(Measurement reading data)
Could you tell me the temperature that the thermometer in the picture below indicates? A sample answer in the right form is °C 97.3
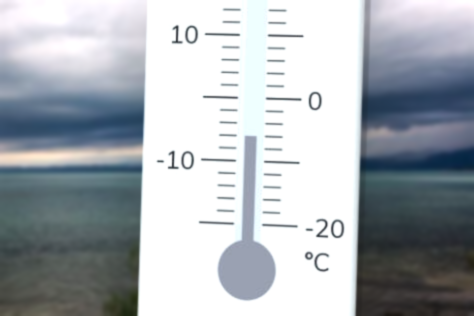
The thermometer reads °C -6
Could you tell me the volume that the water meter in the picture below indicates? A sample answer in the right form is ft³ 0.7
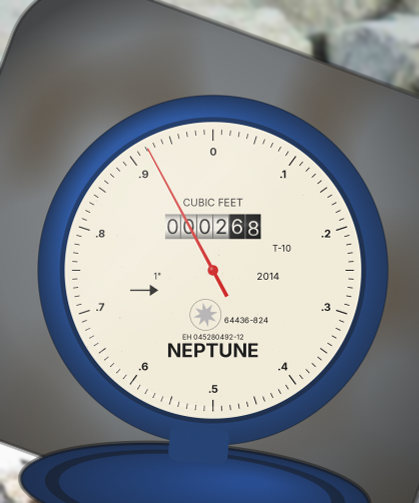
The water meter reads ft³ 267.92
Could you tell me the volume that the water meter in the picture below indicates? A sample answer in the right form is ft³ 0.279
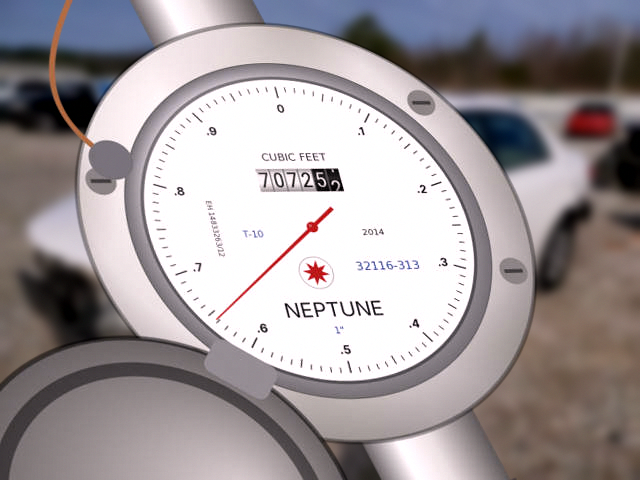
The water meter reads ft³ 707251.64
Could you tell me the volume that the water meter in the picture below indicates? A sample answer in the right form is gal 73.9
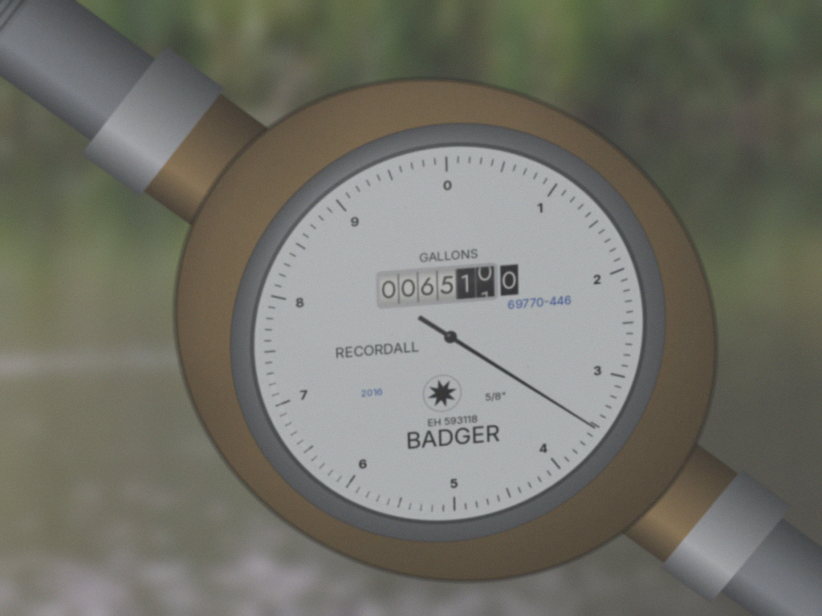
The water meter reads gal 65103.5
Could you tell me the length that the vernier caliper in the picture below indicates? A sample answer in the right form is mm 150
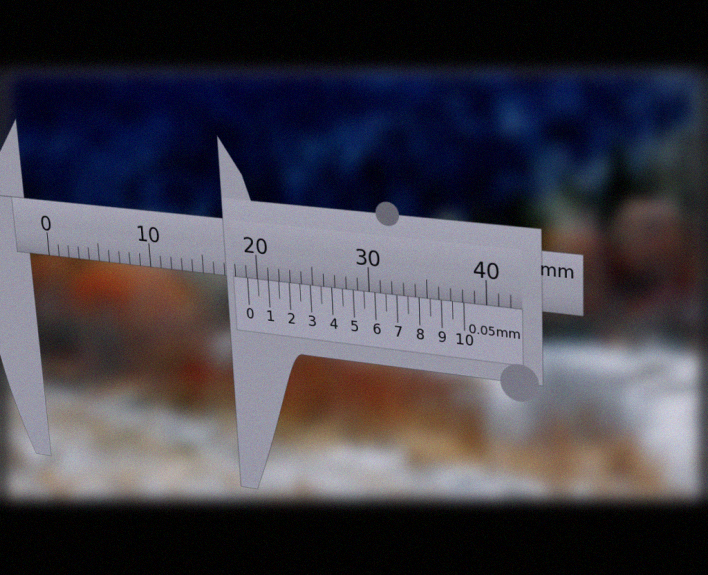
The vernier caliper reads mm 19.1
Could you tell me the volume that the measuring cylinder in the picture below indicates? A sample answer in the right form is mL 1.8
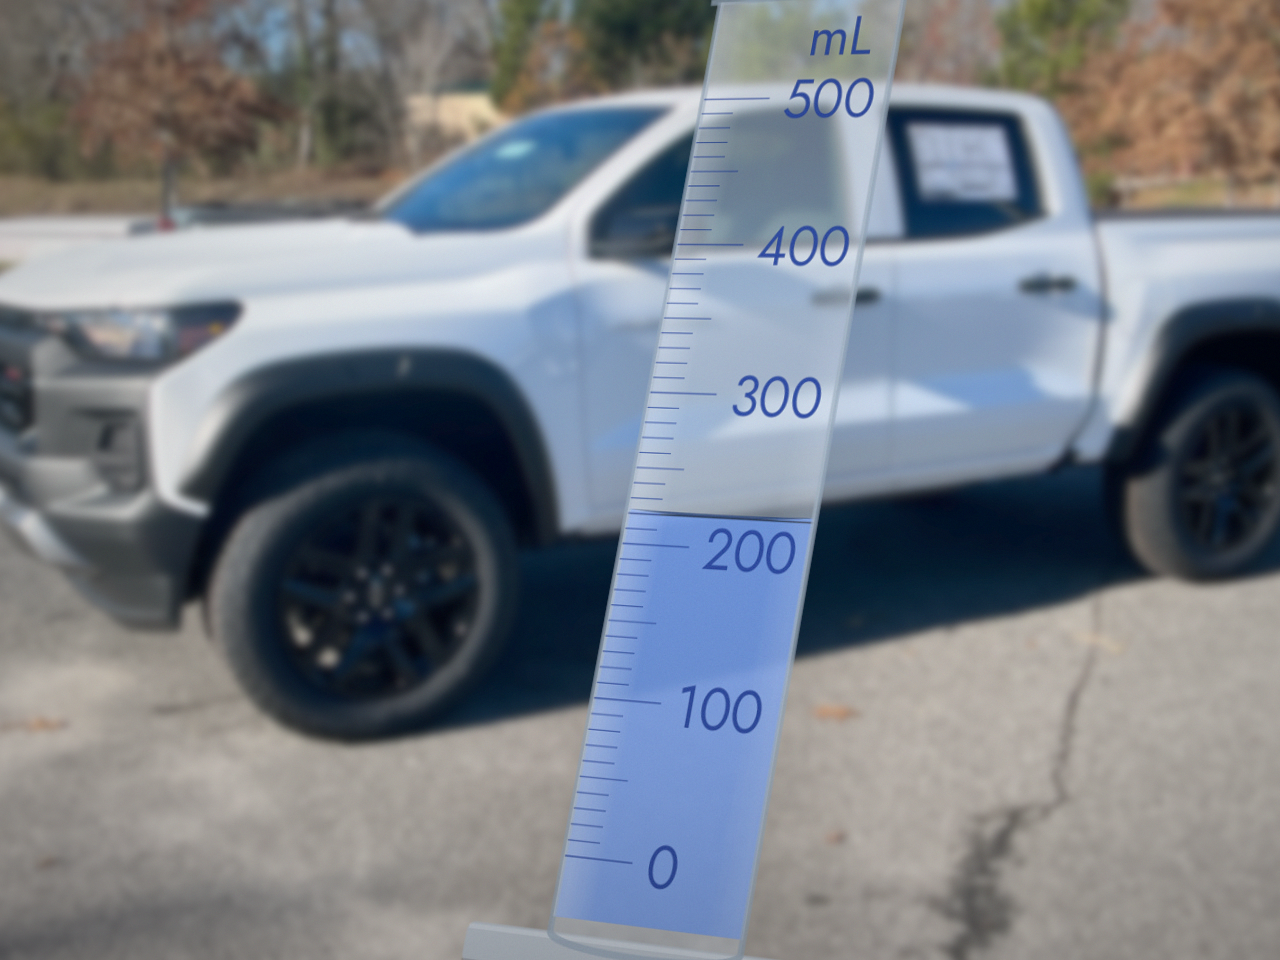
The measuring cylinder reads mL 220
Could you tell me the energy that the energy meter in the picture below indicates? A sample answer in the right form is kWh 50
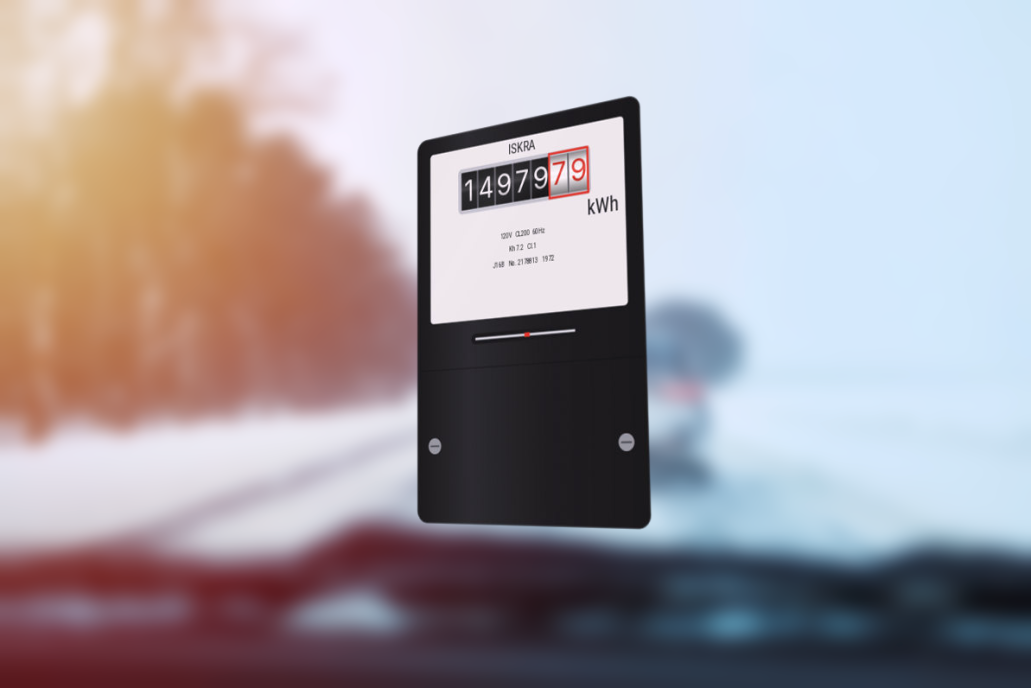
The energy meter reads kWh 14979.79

--

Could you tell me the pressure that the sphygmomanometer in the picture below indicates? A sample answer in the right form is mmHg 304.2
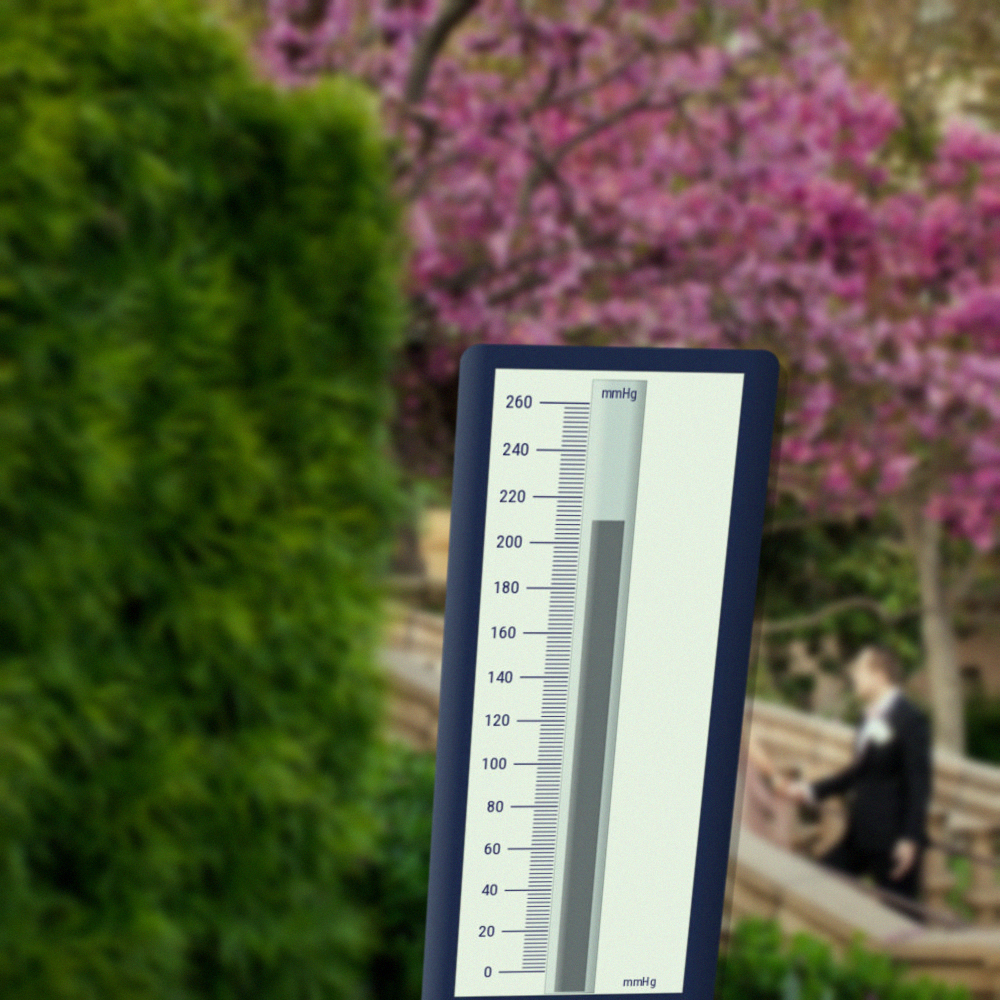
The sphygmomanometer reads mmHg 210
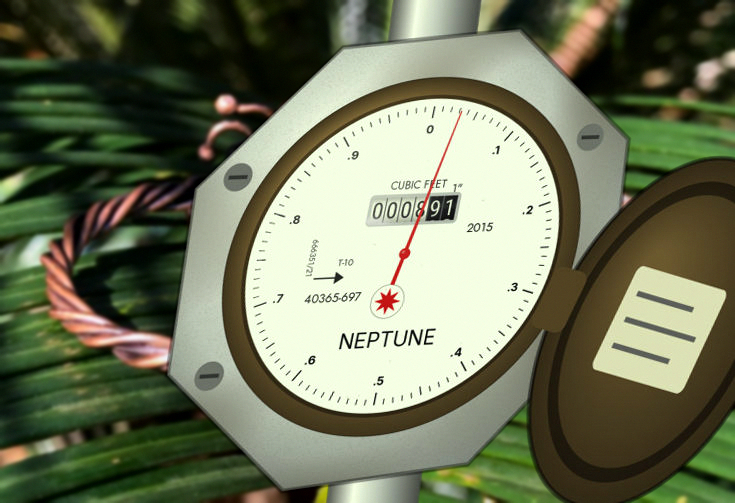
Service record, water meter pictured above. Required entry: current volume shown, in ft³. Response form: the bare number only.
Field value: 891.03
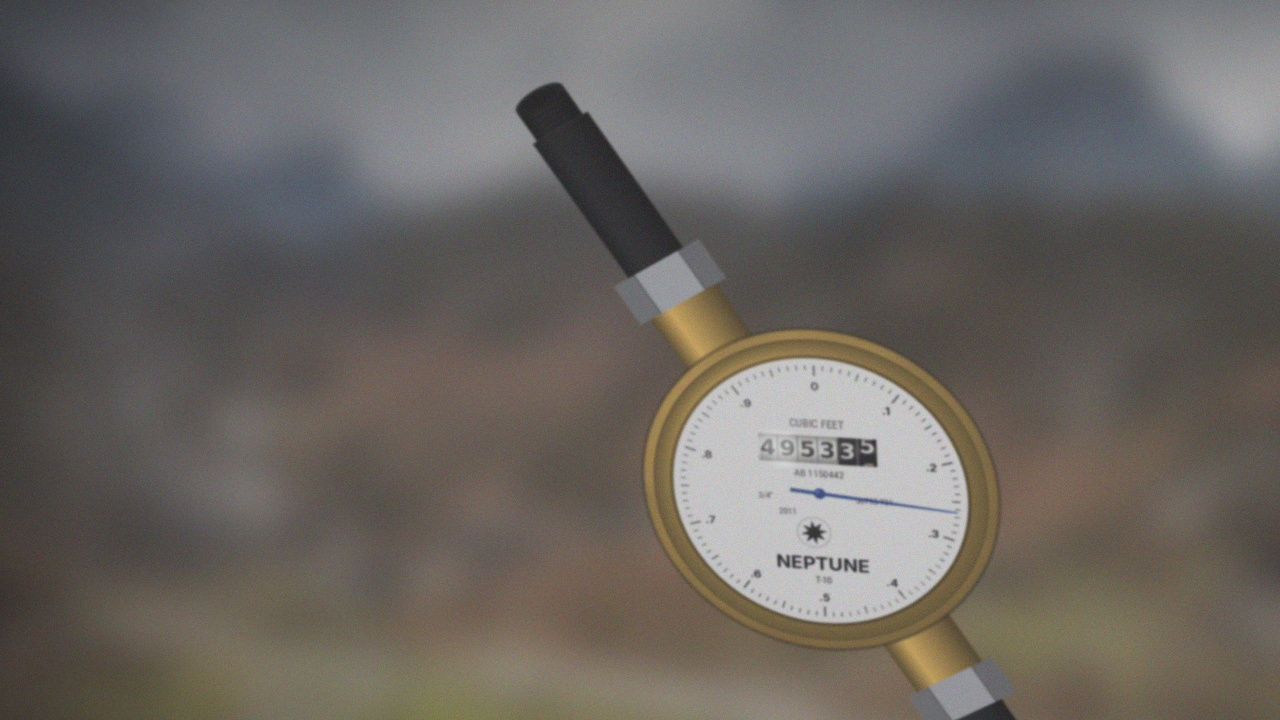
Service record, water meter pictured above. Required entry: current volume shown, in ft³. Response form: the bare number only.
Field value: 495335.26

Try it:
Retype verbatim the lines starting with the line that contains "Could you tell me the pressure" and continuing through the line that contains "Field value: 495335.26", including both of those lines. Omit the pictures from your answer.

Task output:
Could you tell me the pressure that the sphygmomanometer in the picture below indicates? A sample answer in the right form is mmHg 304.2
The sphygmomanometer reads mmHg 210
Service record, water meter pictured above. Required entry: current volume shown, in ft³. Response form: the bare number only.
Field value: 891.03
Service record, water meter pictured above. Required entry: current volume shown, in ft³. Response form: the bare number only.
Field value: 495335.26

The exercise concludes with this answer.